__Stored data__:
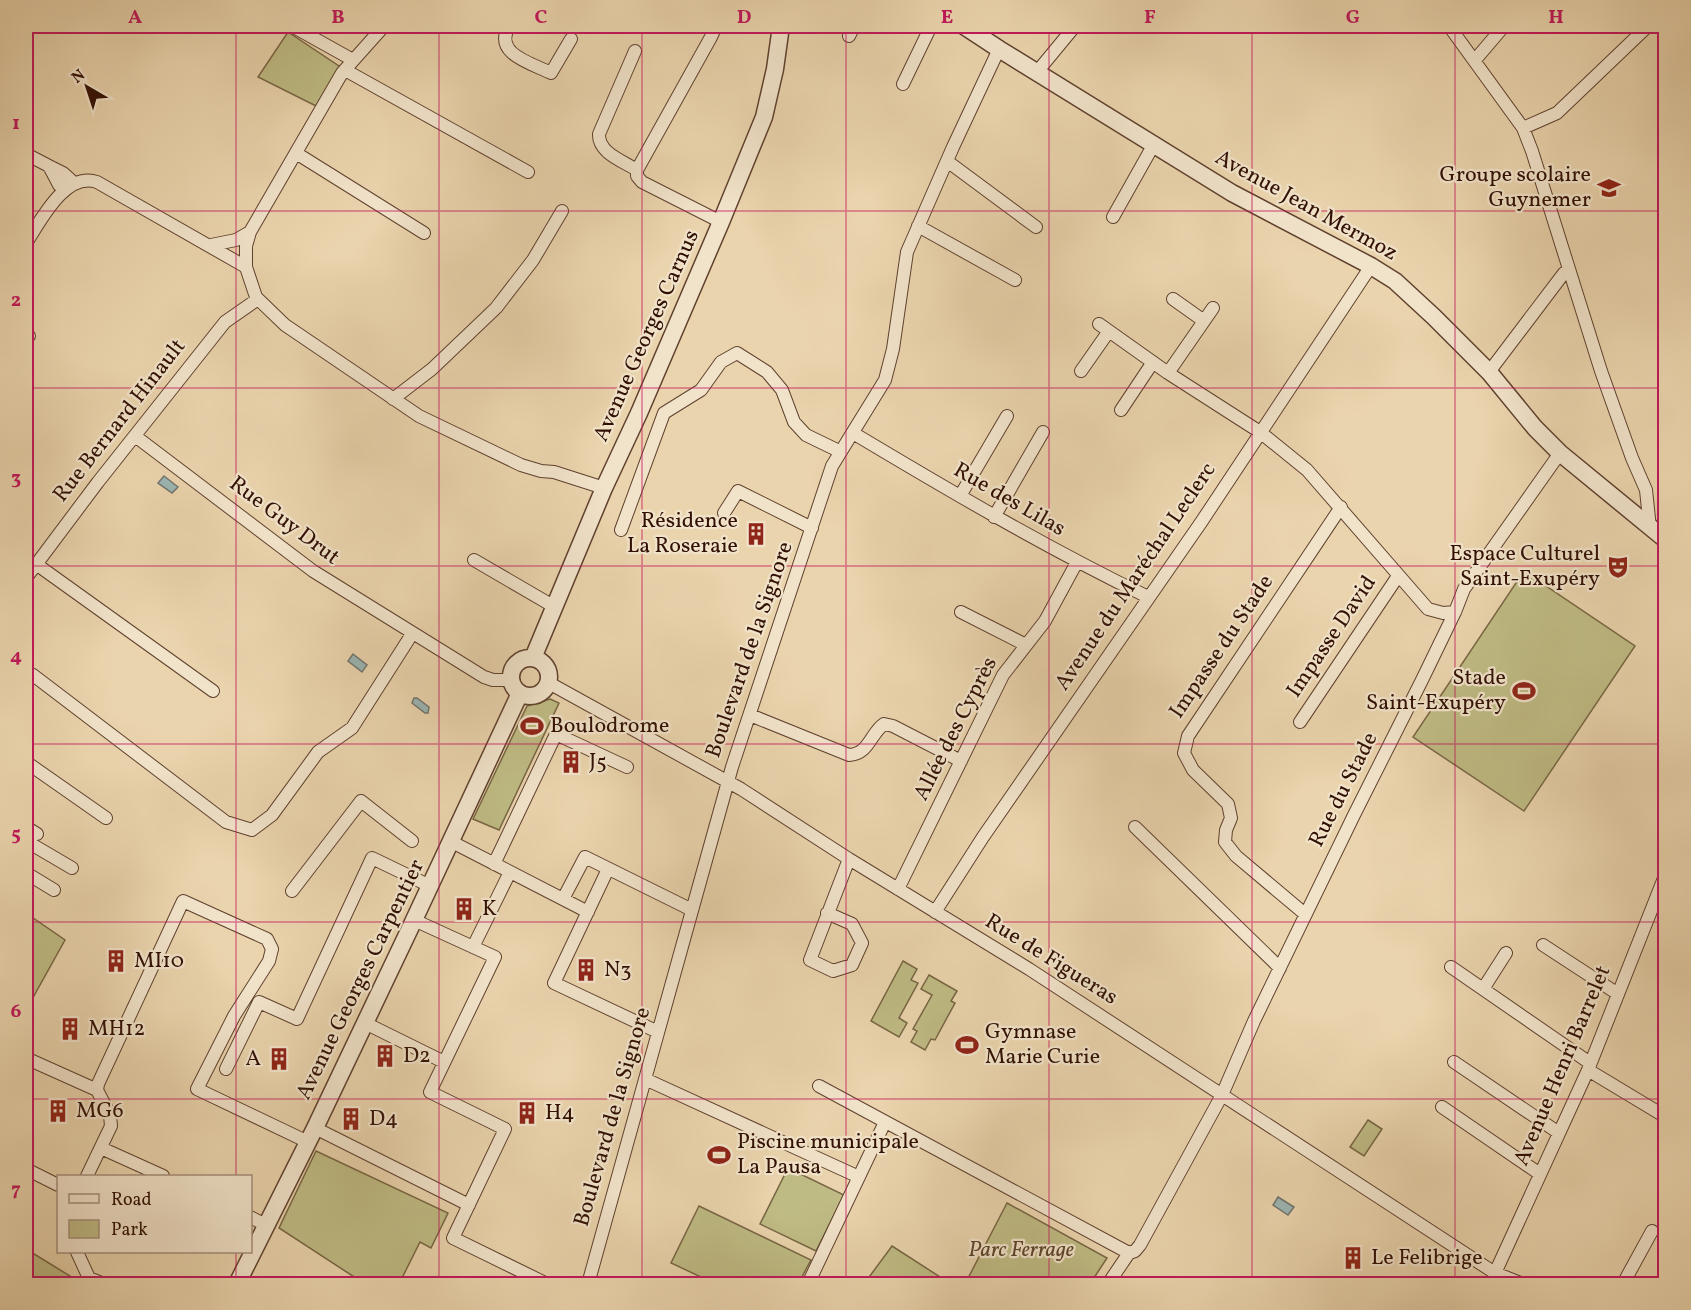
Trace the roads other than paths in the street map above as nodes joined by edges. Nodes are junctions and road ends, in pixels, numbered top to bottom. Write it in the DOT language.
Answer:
graph roads {
  1 [pos="292,26"];
  2 [pos="384,26"];
  3 [pos="509,26"];
  4 [pos="716,26"];
  5 [pos="781,26"];
  6 [pos="931,26"];
  7 [pos="964,26"];
  8 [pos="1075,26"];
  9 [pos="1449,26"];
  10 [pos="1504,26"];
  11 [pos="1648,26"];
  12 [pos="571,39"];
  13 [pos="999,50"];
  14 [pos="635,51"];
  15 [pos="1475,60"];
  16 [pos="349,65"];
  17 [pos="1037,72"];
  18 [pos="903,84"];
  19 [pos="1522,128"];
  20 [pos="1154,144"];
  21 [pos="296,153"];
  22 [pos="26,154"];
  23 [pos="946,161"];
  24 [pos="637,170"];
  25 [pos="528,172"];
  26 [pos="70,186"];
  27 [pos="562,211"];
  28 [pos="1113,217"];
  29 [pos="721,222"];
  30 [pos="918,226"];
  31 [pos="1036,227"];
  32 [pos="250,232"];
  33 [pos="424,233"];
  34 [pos="26,243"];
  35 [pos="211,245"];
  36 [pos="1371,266"];
  37 [pos="246,267"];
  38 [pos="1564,273"];
  39 [pos="1015,280"];
  40 [pos="258,299"];
  41 [pos="1173,299"];
  42 [pos="1213,308"];
  43 [pos="1204,321"];
  44 [pos="1153,362"];
  45 [pos="1081,371"];
  46 [pos="1489,372"];
  47 [pos="1168,373"];
  48 [pos="393,399"];
  49 [pos="1121,411"];
  50 [pos="1007,416"];
  51 [pos="1043,432"];
  52 [pos="1260,432"];
  53 [pos="853,433"];
  54 [pos="135,436"];
  55 [pos="842,452"];
  56 [pos="1560,453"];
  57 [pos="604,488"];
  58 [pos="960,496"];
  59 [pos="1341,507"];
  60 [pos="724,513"];
  61 [pos="994,517"];
  62 [pos="812,528"];
  63 [pos="1650,528"];
  64 [pos="621,530"];
  65 [pos="1665,540"];
  66 [pos="474,560"];
  67 [pos="1077,562"];
  68 [pos="36,564"];
  69 [pos="1398,576"];
  70 [pos="26,578"];
  71 [pos="1148,597"];
  72 [pos="553,606"];
  73 [pos="961,612"];
  74 [pos="1455,612"];
  75 [pos="412,634"];
  76 [pos="1026,645"];
  77 [pos="533,658"];
  78 [pos="33,675"];
  79 [pos="549,683"];
  80 [pos="515,686"];
  81 [pos="213,691"];
  82 [pos="750,715"];
  83 [pos="1300,722"];
  84 [pos="961,761"];
  85 [pos="26,762"];
  86 [pos="627,767"];
  87 [pos="728,782"];
  88 [pos="106,818"];
  89 [pos="1135,826"];
  90 [pos="26,827"];
  91 [pos="37,834"];
  92 [pos="26,841"];
  93 [pos="412,842"];
  94 [pos="452,842"];
  95 [pos="849,859"];
  96 [pos="494,864"];
  97 [pos="72,868"];
  98 [pos="608,869"];
  99 [pos="510,872"];
  100 [pos="26,873"];
  101 [pos="1665,873"];
  102 [pos="430,886"];
  103 [pos="898,889"];
  104 [pos="54,890"];
  105 [pos="292,891"];
  106 [pos="563,899"];
  107 [pos="692,910"];
  108 [pos="588,912"];
  109 [pos="935,912"];
  110 [pos="827,913"];
  111 [pos="1305,914"];
  112 [pos="414,920"];
  113 [pos="1543,945"];
  114 [pos="473,947"];
  115 [pos="1506,953"];
  116 [pos="1451,967"];
  117 [pos="1280,968"];
  118 [pos="1483,989"];
  119 [pos="1618,994"];
  120 [pos="365,1023"];
  121 [pos="658,1032"];
  122 [pos="30,1060"];
  123 [pos="444,1062"];
  124 [pos="1454,1062"];
  125 [pos="1589,1067"];
  126 [pos="226,1069"];
  127 [pos="645,1079"];
  128 [pos="819,1086"];
  129 [pos="97,1090"];
  130 [pos="1222,1095"];
  131 [pos="1442,1107"];
  132 [pos="1665,1117"];
  133 [pos="885,1122"];
  134 [pos="1559,1133"];
  135 [pos="311,1135"];
  136 [pos="101,1148"];
  137 [pos="26,1169"];
  138 [pos="1540,1174"];
  139 [pos="88,1175"];
  140 [pos="161,1175"];
  141 [pos="859,1177"];
  142 [pos="57,1184"];
  143 [pos="469,1204"];
  144 [pos="258,1221"];
  145 [pos="1652,1231"];
  146 [pos="252,1239"];
  147 [pos="78,1253"];
  148 [pos="247,1253"];
  149 [pos="1130,1253"];
  150 [pos="1492,1279"];
  151 [pos="104,1284"];
  152 [pos="237,1284"];
  153 [pos="547,1284"];
  154 [pos="588,1284"];
  155 [pos="808,1284"];
  156 [pos="1108,1284"];
  157 [pos="1523,1284"];
  158 [pos="1623,1284"];
  1 -- 16 [label="street"];
  2 -- 16 [label="street"];
  3 -- 12 [label="street"];
  4 -- 24 [label="street"];
  5 -- 29 [label="street, Avenue Georges Carnus"];
  6 -- 18 [label="street"];
  7 -- 13 [label="street, Avenue Jean Mermoz"];
  8 -- 17 [label="street"];
  9 -- 15 [label="street"];
  10 -- 15 [label="street"];
  11 -- 19 [label="street"];
  13 -- 17 [label="street, Avenue Jean Mermoz"];
  13 -- 23 [label="street, Boulevard de la Signore"];
  14 -- 24 [label="street"];
  15 -- 19 [label="street"];
  16 -- 21 [label="street"];
  16 -- 25 [label="street"];
  17 -- 20 [label="street, Avenue Jean Mermoz"];
  19 -- 63 [label="street"];
  20 -- 28 [label="street"];
  20 -- 36 [label="street, Avenue Jean Mermoz"];
  21 -- 32 [label="street"];
  21 -- 33 [label="street"];
  22 -- 26 [label="street"];
  23 -- 30 [label="street, Boulevard de la Signore"];
  23 -- 31 [label="street"];
  24 -- 29 [label="street"];
  26 -- 34 [label="street"];
  26 -- 35 [label="street"];
  27 -- 48 [label="street"];
  29 -- 57 [label="street, Avenue Georges Carnus"];
  30 -- 39 [label="street"];
  30 -- 53 [label="street, Boulevard de la Signore"];
  32 -- 35 [label="street"];
  32 -- 37 [label="street"];
  35 -- 37 [label="street"];
  36 -- 46 [label="street, Avenue Jean Mermoz"];
  36 -- 52 [label="street, Avenue du Maréchal Leclerc"];
  37 -- 40 [label="street"];
  38 -- 46 [label="street"];
  40 -- 48 [label="street"];
  40 -- 54 [label="street, Rue Bernard Hinault"];
  41 -- 43 [label="street"];
  42 -- 43 [label="street"];
  43 -- 47 [label="street"];
  44 -- 45 [label="street"];
  44 -- 47 [label="street"];
  44 -- 49 [label="street"];
  46 -- 56 [label="street, Avenue Jean Mermoz"];
  47 -- 52 [label="street"];
  48 -- 57 [label="street"];
  50 -- 58 [label="street"];
  51 -- 61 [label="street"];
  52 -- 59 [label="street"];
  52 -- 71 [label="street, Avenue du Maréchal Leclerc"];
  53 -- 55 [label="street, Boulevard de la Signore"];
  53 -- 58 [label="street, Rue des Lilas"];
  54 -- 68 [label="street, Rue Bernard Hinault"];
  54 -- 75 [label="street, Rue Guy Drut"];
  55 -- 62 [label="street, Boulevard de la Signore"];
  55 -- 64 [label="street"];
  56 -- 63 [label="street, Avenue Jean Mermoz"];
  56 -- 74 [label="street, Rue du Stade"];
  57 -- 72 [label="street, Avenue Georges Carnus"];
  58 -- 61 [label="street, Rue des Lilas"];
  59 -- 69 [label="street"];
  59 -- 111 [label="street, Impasse du Stade"];
  60 -- 62 [label="street"];
  61 -- 67 [label="street, Rue des Lilas"];
  62 -- 82 [label="street, Boulevard de la Signore"];
  63 -- 65 [label="street, Avenue Jean Mermoz"];
  66 -- 72 [label="street"];
  67 -- 71 [label="street, Rue des Lilas"];
  67 -- 76 [label="street, Allée des Cyprès"];
  68 -- 70 [label="street, Rue Bernard Hinault"];
  68 -- 81 [label="street"];
  69 -- 74 [label="street"];
  69 -- 83 [label="street, Impasse David"];
  71 -- 109 [label="street, Avenue du Maréchal Leclerc"];
  72 -- 77 [label="street, Avenue Georges Carnus"];
  73 -- 76 [label="street"];
  74 -- 111 [label="street, Rue du Stade"];
  75 -- 78 [label="street"];
  75 -- 80 [label="street, Rue Guy Drut"];
  76 -- 84 [label="street, Allée des Cyprès"];
  77 -- 79 [label="street"];
  77 -- 80 [label="street"];
  79 -- 80 [label="street"];
  79 -- 87 [label="street, Rue de Figueras"];
  80 -- 94 [label="street, Avenue Georges Carpentier"];
  82 -- 84 [label="street"];
  82 -- 87 [label="street, Boulevard de la Signore"];
  84 -- 103 [label="street, Allée des Cyprès"];
  85 -- 88 [label="street"];
  86 -- 96 [label="street"];
  87 -- 95 [label="street, Rue de Figueras"];
  87 -- 107 [label="street, Boulevard de la Signore"];
  89 -- 117 [label="street"];
  90 -- 91 [label="street"];
  92 -- 97 [label="street"];
  93 -- 105 [label="street"];
  94 -- 96 [label="street"];
  94 -- 102 [label="street, Avenue Georges Carpentier"];
  95 -- 103 [label="street, Rue de Figueras"];
  95 -- 110 [label="street"];
  96 -- 99 [label="street"];
  98 -- 106 [label="street"];
  98 -- 107 [label="street"];
  98 -- 108 [label="street"];
  99 -- 106 [label="street"];
  99 -- 114 [label="street"];
  100 -- 104 [label="street"];
  101 -- 119 [label="street, Avenue Henri Barrelet"];
  102 -- 112 [label="street, Avenue Georges Carpentier"];
  102 -- 126 [label="street"];
  103 -- 109 [label="street, Rue de Figueras"];
  106 -- 108 [label="street"];
  107 -- 121 [label="street, Boulevard de la Signore"];
  108 -- 121 [label="street"];
  109 -- 130 [label="street, Rue de Figueras"];
  110 -- 110 [label="street"];
  111 -- 117 [label="street, Rue du Stade"];
  112 -- 114 [label="street"];
  112 -- 120 [label="street, Avenue Georges Carpentier"];
  113 -- 119 [label="street"];
  114 -- 123 [label="street"];
  115 -- 118 [label="street"];
  116 -- 118 [label="street"];
  117 -- 130 [label="street, Rue du Stade"];
  118 -- 125 [label="street"];
  119 -- 125 [label="street, Avenue Henri Barrelet"];
  120 -- 123 [label="street"];
  120 -- 135 [label="street, Avenue Georges Carpentier"];
  121 -- 127 [label="street, Boulevard de la Signore"];
  122 -- 129 [label="street"];
  123 -- 143 [label="street"];
  124 -- 134 [label="street"];
  125 -- 132 [label="street"];
  125 -- 134 [label="street, Avenue Henri Barrelet"];
  127 -- 141 [label="street"];
  127 -- 154 [label="street, Boulevard de la Signore"];
  128 -- 133 [label="street"];
  129 -- 135 [label="street"];
  129 -- 136 [label="street"];
  130 -- 149 [label="street, Rue du Stade"];
  130 -- 150 [label="street, Rue de Figueras"];
  131 -- 138 [label="street"];
  133 -- 141 [label="street"];
  133 -- 149 [label="street"];
  134 -- 138 [label="street, Avenue Henri Barrelet"];
  135 -- 143 [label="street"];
  135 -- 144 [label="street, Avenue Georges Carpentier"];
  136 -- 139 [label="street"];
  136 -- 140 [label="street"];
  137 -- 142 [label="street"];
  138 -- 150 [label="street, Avenue Henri Barrelet"];
  141 -- 155 [label="street"];
  143 -- 153 [label="street"];
  144 -- 146 [label="street, Avenue Georges Carpentier"];
  145 -- 158 [label="street"];
  147 -- 151 [label="street"];
  148 -- 152 [label="street, Avenue Georges Carpentier"];
  149 -- 156 [label="street, Rue du Stade"];
  150 -- 157 [label="street, Rue de Figueras"];
}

__What to do__: Count, in the listing, each line that holds the string "Maréchal", then give the count and nothing else.

__Solution to this problem__: 3